* **Problem**
Metin bölümüne göre Mehmet Şevket Eygi, “Millî Fast Food” başlıklı yazıyı hangi yıl yazmıştır?

* **Metin Bölümü**
....
Ana Sayfa Arama Galeri Video Yazarlar
Üyelik
Üye Girişi
Yayın/Gazete
Yayınlar
Kategoriler
Servisler
Nöbetçi Eczaneler Sayfası Nöbetçi Eczaneler Hava Durumu Namaz Vakitleri Gazeteler Puan Durumu
WhatsApp
Sosyal Medya
Ramazan Ercan BİTİKÇİOĞLU

Ne yediğine bakayım, kim olduğunu…

Bundan yıllar önce (2004) üstad Mehmet Şevket Eygi yemekler konusunda “Millî Fast Food” başlıklı bir yazı yazmıştı.

O yazının evvelinde de Çamlıca Sosyal Tesisleri’nde merhumun yaptırdığı zengin içeriği olan simitlerden yiyorduk. Sonra “simit sarayları” çoğaldı, İstanbullular ucuza karınlarını doyuruyor, sohbet ediyorlardı.
....
* **Veri Bölümü**
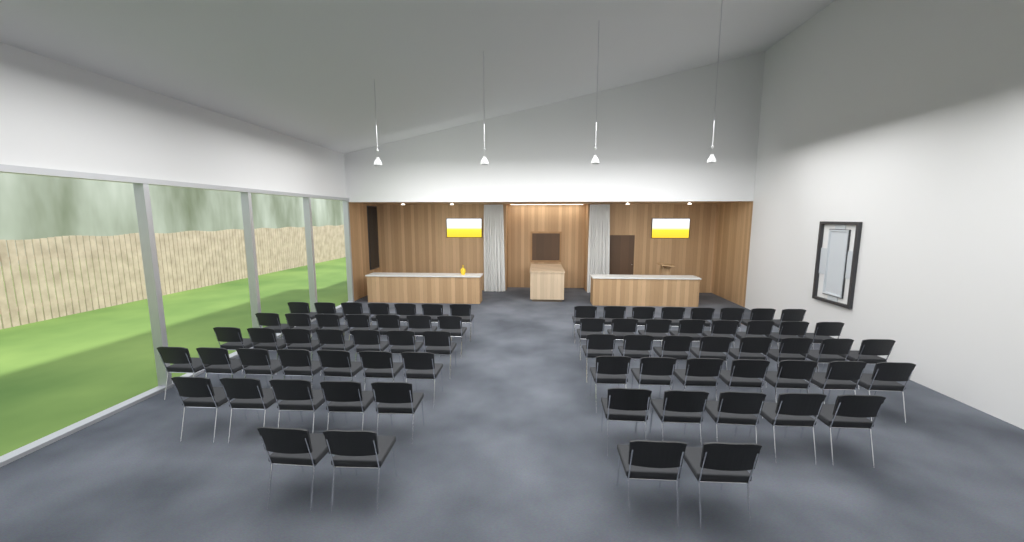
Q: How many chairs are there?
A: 73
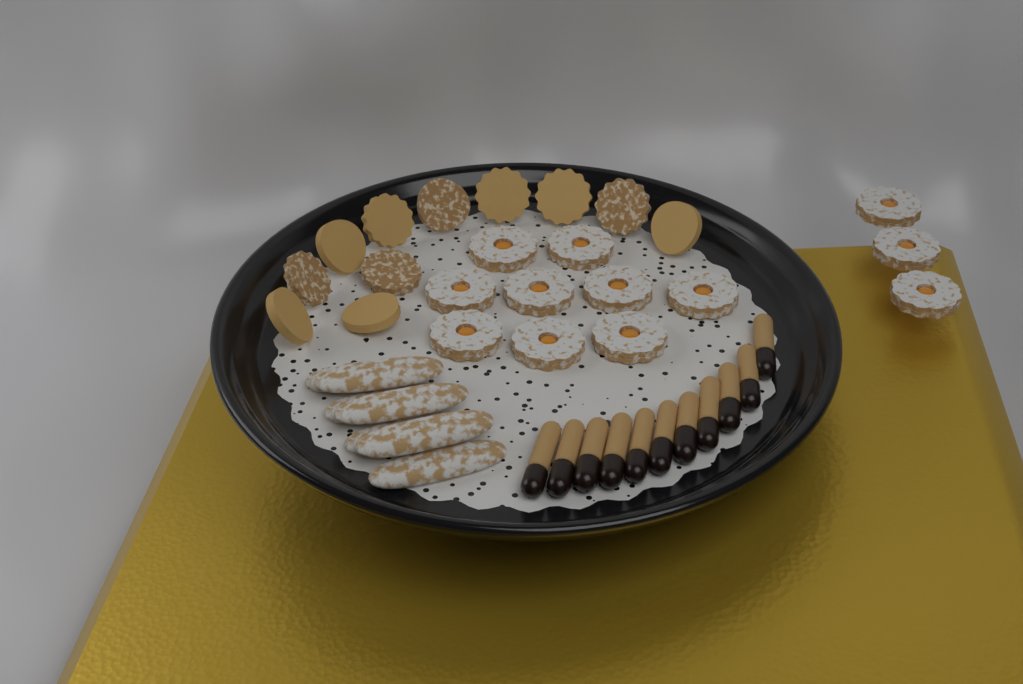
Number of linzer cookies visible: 12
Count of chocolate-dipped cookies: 11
....
* **Yanıt**
2004 yılında.